= YOUR ASSIGNMENT =
Render everything from the line containing "Read against the" down to the end of the data as a numbered list, skipping blank lines and leaving out the pictures.

= EXERCISE DATA =
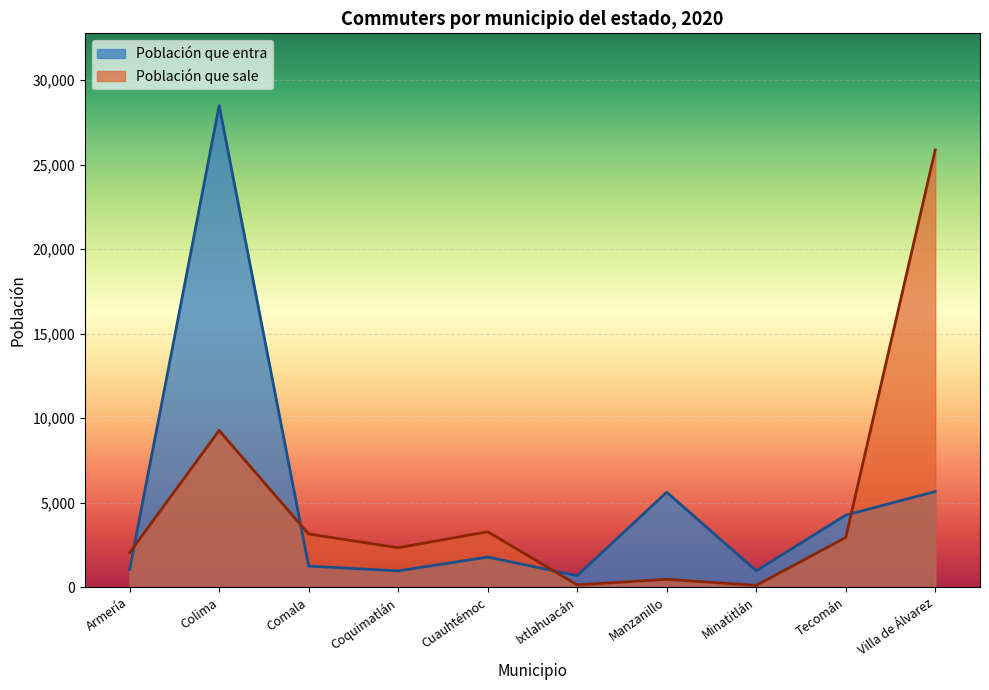

At which label does Población que entra first exceed 1777?

Colima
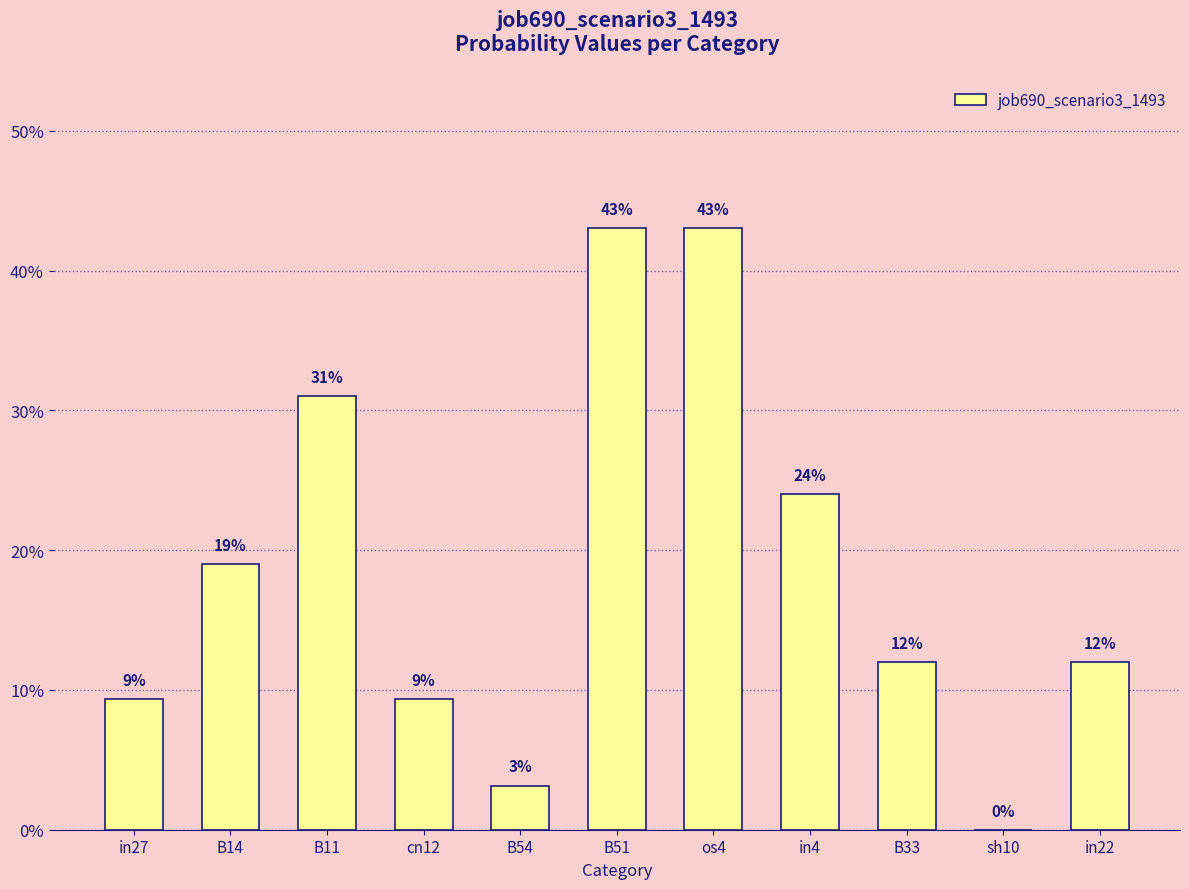

Reading left to right, extract all data points from this chart.

in27=0.1	B14=0.2	B11=0.3	cn12=0.1	B54=0.0	B51=0.4	os4=0.4	in4=0.2	B33=0.1	sh10=0.0	in22=0.1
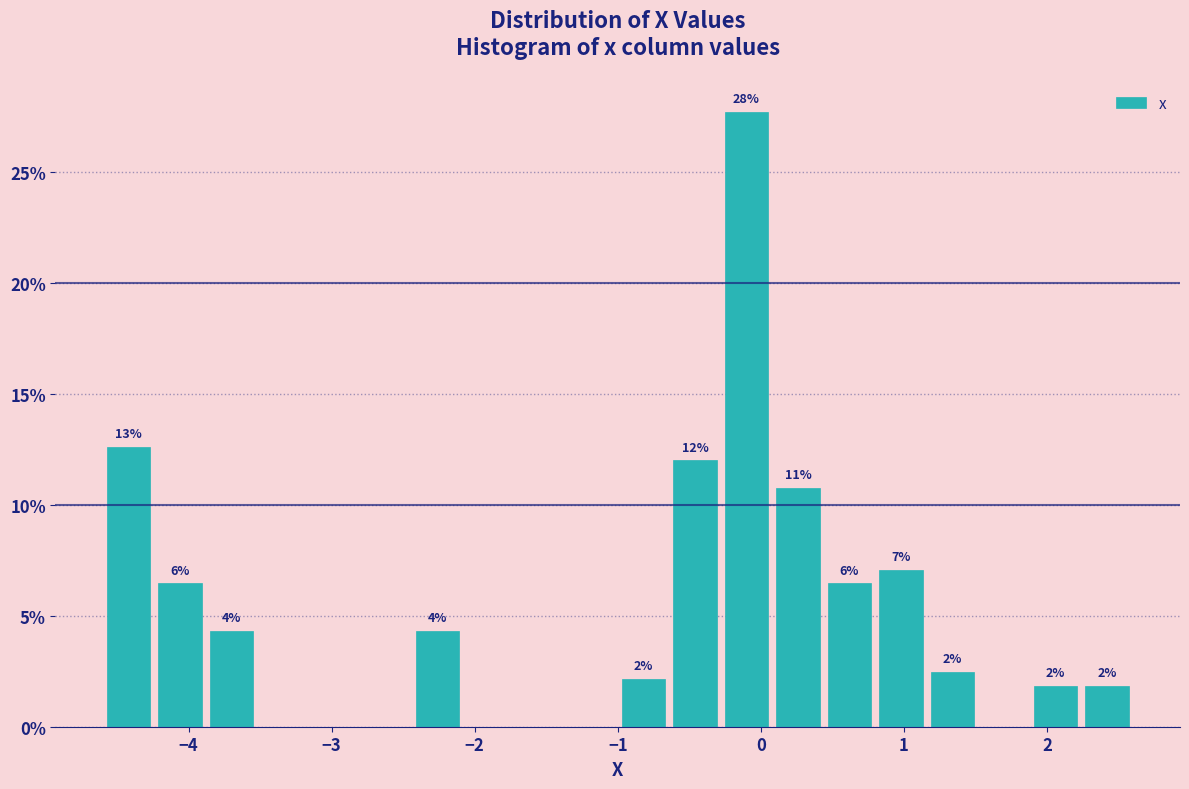

Read against the x-axis, roughly where is the centre of the tallest bar?

-0.1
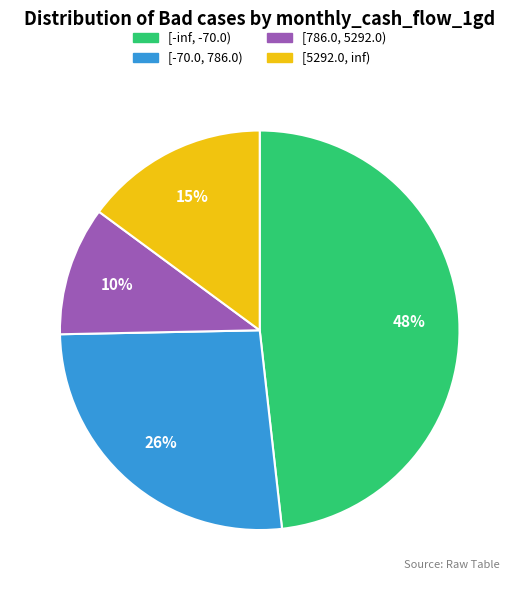

What is the ratio of the value at [5292.0, inf) to the value at [-70.0, 786.0)?

0.6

= ANSWER TO THIS EXERCISE =
1. Read against the x-axis, roughly where is the centre of the tallest bar?
2. -0.1
3. What is the ratio of the value at [5292.0, inf) to the value at [-70.0, 786.0)?
4. 0.6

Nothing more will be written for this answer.